And as he and the Spurs embark on negotiations for his final playing contract, it seems the parties might make one last compromise before one of basketball’s most fruitful partnerships comes to an end. According to Mike Monroe of the San Antonio Express-News, Duncan and San Antonio might agree to a “wink-wink” two-year deal that is signed with the understanding he’ll retire following the 2015-2016 season.

There are several NBA player personnel executives who believe the Spurs will offer Duncan a two-year contract that begins between $6 million and $7 million, with a partial guarantee and a player option in the second season.

If Duncan doesn’t exercise the option, he gets, say, 50 percent of that season’s salary. In effect, his salary for next season would remain over $10 million, the partially guaranteed portion of the second season’s salary remaining on the Spurs team salary after the cap explodes with the NBA’s new TV money kicking in for 2016-17.

“You can call it a ‘wink-wink’ deal if you want to,” said an Eastern Conference team executive. “It’s what they did with (Antonio) McDyess, so why not for Duncan?”

It’s no secret that the Spurs covet star free agents like Marc Gasol and LaMarcus Aldridge. While retaining Kawhi Leonard in restricted free agency is the franchise’s chief offseason goal, possessing his Bird Rights – and thus the ability to exceed the cap to re-sign him – makes doing so relatively easy. To gain enough space under the cap to lure a new max-level player, though, San Antonio needs to get creative.

Hence the proposed two-year contracts for Duncan and fellow veteran Manu Ginobili. Any such hush-hush arrangement would be against league rules and subject to punishment, but also extremely difficult to prove. As Monroe notes, R.C. Buford has even conducted one in the past with Antonio McDyess.

This is one of the most important summers in franchise history for the Spurs. While Gregg Popovich and company would obviously prefer if Duncan and Ginobili stuck around for another run at a title, doing so could come at a financial price that prohibits them from signing a star free agent – if the future Hall-of-Famers drag their negotiations far past the opening of free agency and refuse to play for hometown discounts.
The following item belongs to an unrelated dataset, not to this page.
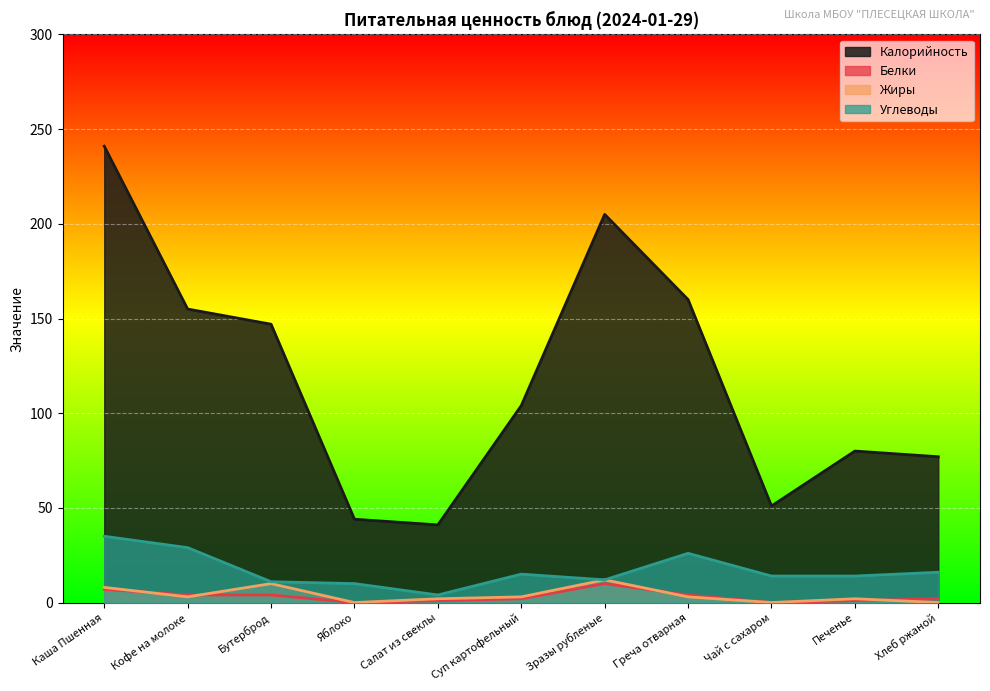

True or false: Углеводы has a value of 15 at Суп картофельный.

True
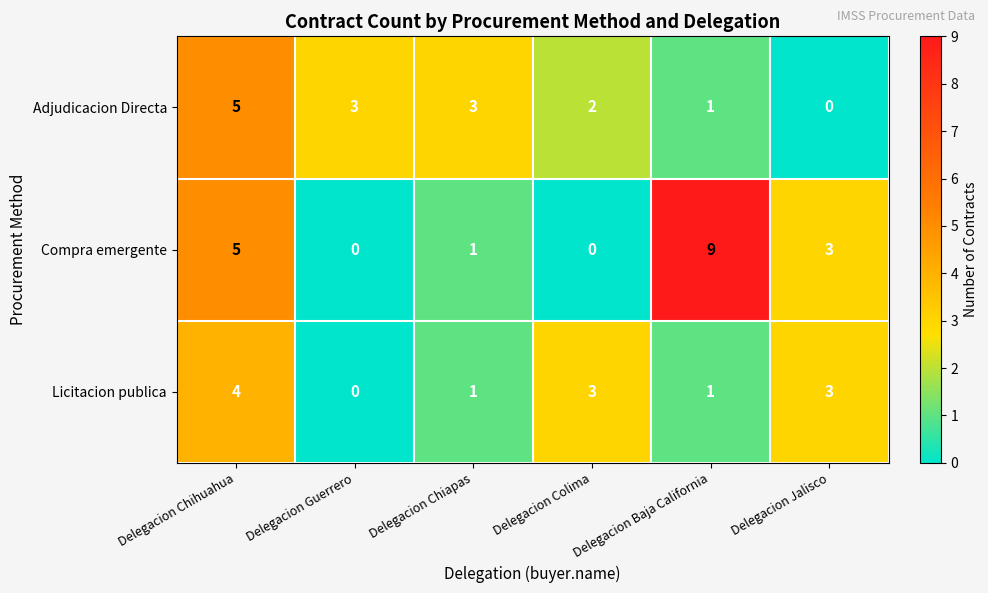

What is the difference between the maximum and minimum values in the Compra emergente series?

9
But Duncan and Ginobili have always put the team before themselves, and it appears both will continue doing so before their playing careers are finally finished.

San Antonio is one of the offseason’s biggest dominoes, and its ability to secure Duncan and Ginobili early would tip off July’s proceedings with aplomb. Rest up before then, fans. The NBA’s silly season is fast approaching, and the Spurs could have a leg up on the competition.